Start Supplied passage

Reputation: 9
We have student anwser MCQs after each lessons on socrative They enter their name first, then anwser. For each lesson, we collect data from the Socrative platform but have issues "normalizing the names" such as 'John Doe', johndoe' or John,Doe' can be transformed into 'doe', as it is written is our main file.
Our main file for following up students (treated as a dataframe with python) has initially just 1 column, the name (as a string 'doe' for Mr. John Doe).
I'l like to write a function that goes through the 'name' column of my lesson1 dataframe and for each value of the name column, replace the badly typed name by the reference name.
To lower the case, suppress excessive spaces and suppress excessive punctuation, i've used the following code
lesson1["name"] = lesson1["name"].str.lower()
lesson1["name"] = lesson1["name"].str.strip()
import re
lesson1["name"]=lesson1["name"].apply(lambda x : re.sub('[^A-Za-z0-9]+', '', x))
Then I want to change the 'name' values for the reference name is necessary I've tried the following code on 2 lists
bad=lesson1['name']
good=reference['name']
def changenames(lesson_list, reference_list):
for i,name in enumerate(lesson_list):
for j,ref in enumerate(reference_list):
if ref in name:
lesson_list[i]=ref
changenames(bad,good)

End Supplied passage
Start Given material

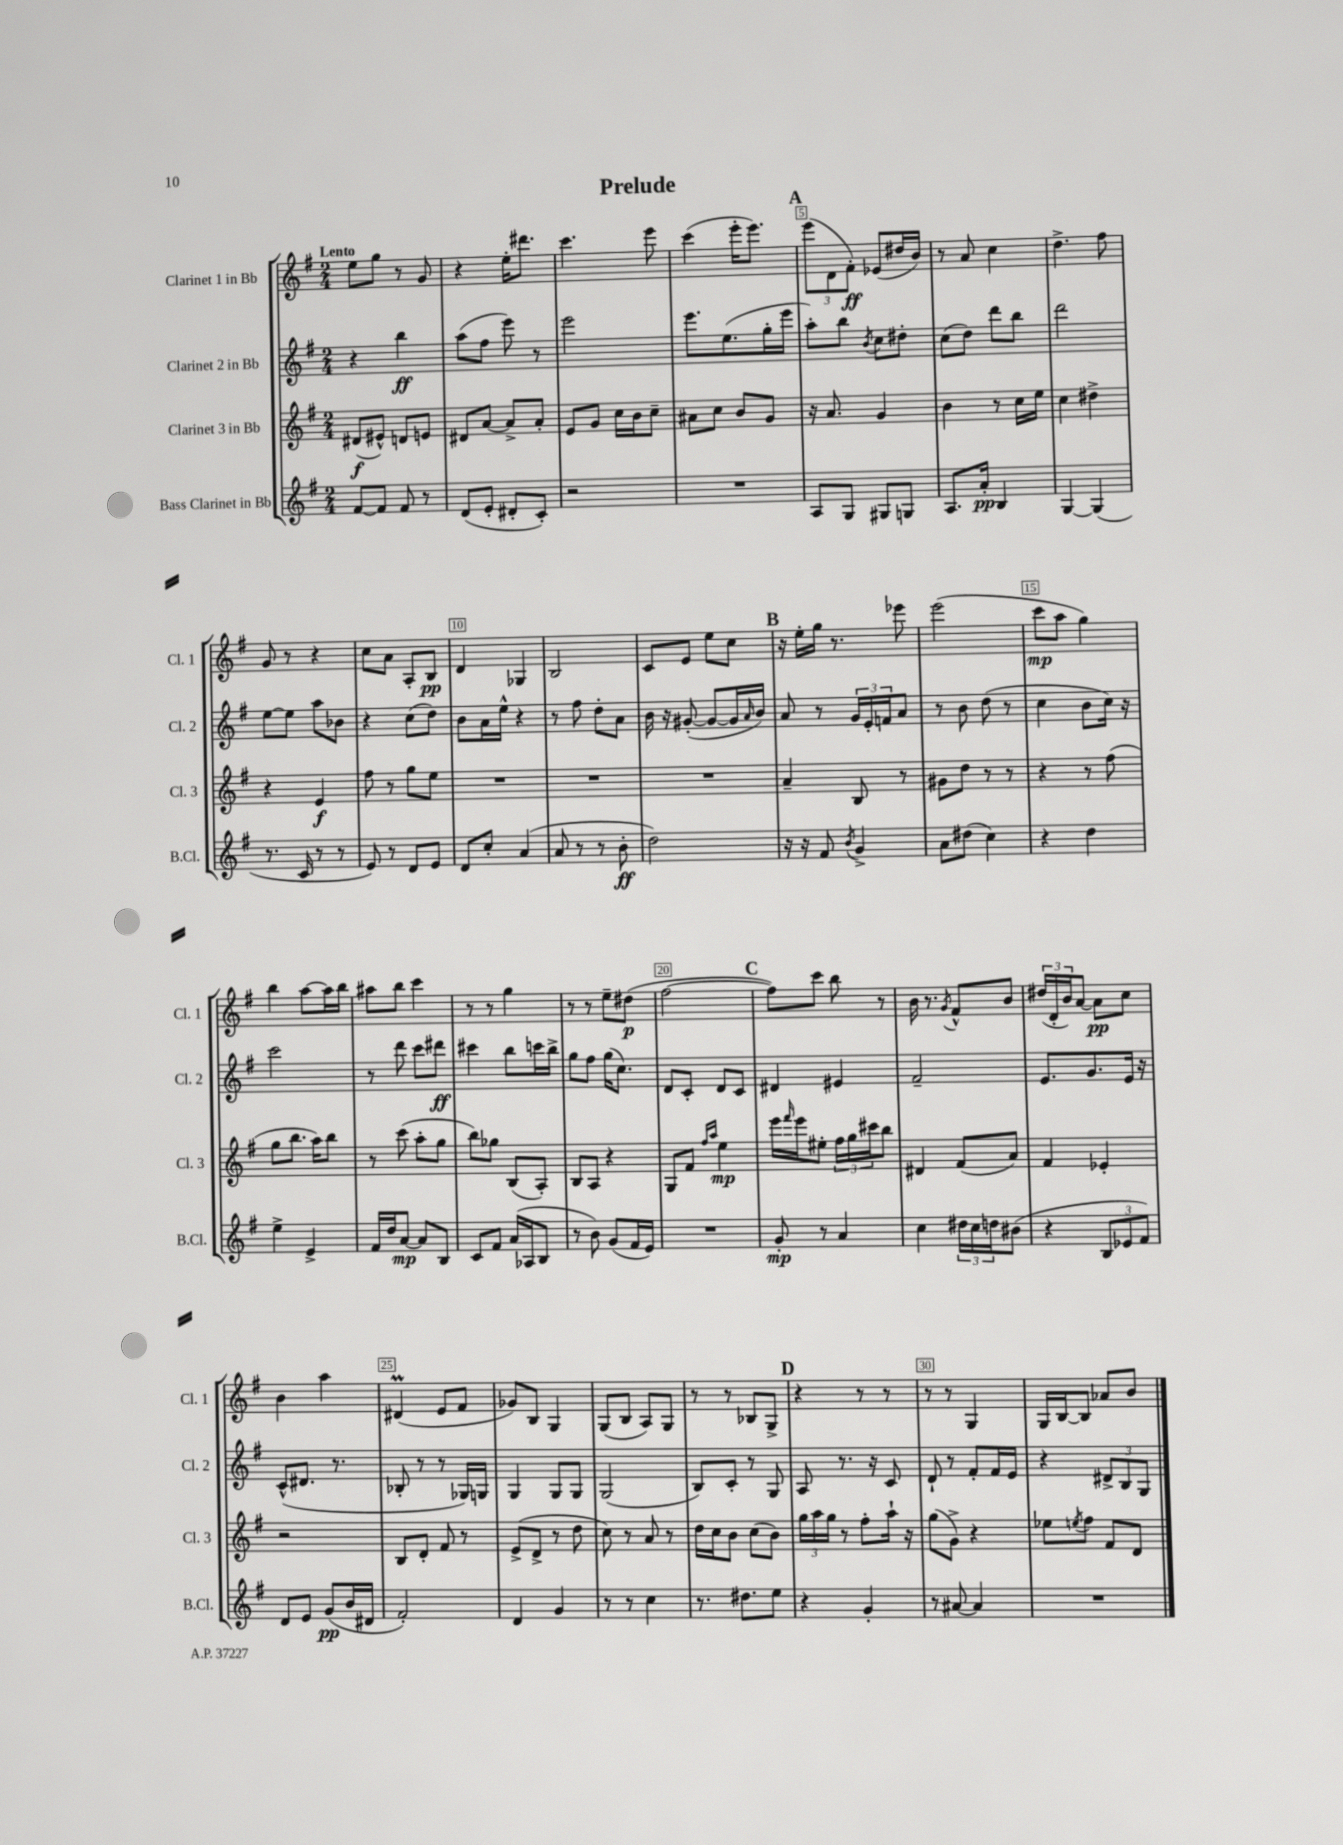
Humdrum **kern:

End Given material

* **What is asked**:
(a) Answer these questions about the Socrative name-cleaning post, one answer per line, marked the same way:
(i) On which platform do the students answer MCQs after each lesson?
(ii) How many columns does the main file for following up students initially have?
(iii) Which pandas string method is applied to the name column first in the cleaning code?
(b) Continue the Socrative name-cleaning post from the point where it stops.
The listing is separate material and has nothing to do with the Socrative name-cleaning post.

* **Responses in order**:
(a)
(i) Socrative
(ii) One (the name)
(iii) str.lower()

(b)
but 1/ it's not working due to SettingWithCopyWarning 2/ i fail to apply it to a column of the dataframe
Could you help me ? Thx L.
Upvotes: 0
Views: 59
Reputation: 9
I've found out a way
I've 2 dataframes - the reference_list dataframe, with the names of the students. It has a column 'name' - the lesson dataframe with the names as the students type them when they answer the MCQs (not standardized) and the answers to the MCQs.
To transform the names of the students in the lesson dataframe, based on the well-types names in reference_list['name'], i have used :
for i in lesson['name']:
for ref in reference_list['name']:
if ref in i:
lesson.loc[lesson['name'] == i, 'name']=ref
and it works fine, After that, you can apply functions to treat duplicates, merge data...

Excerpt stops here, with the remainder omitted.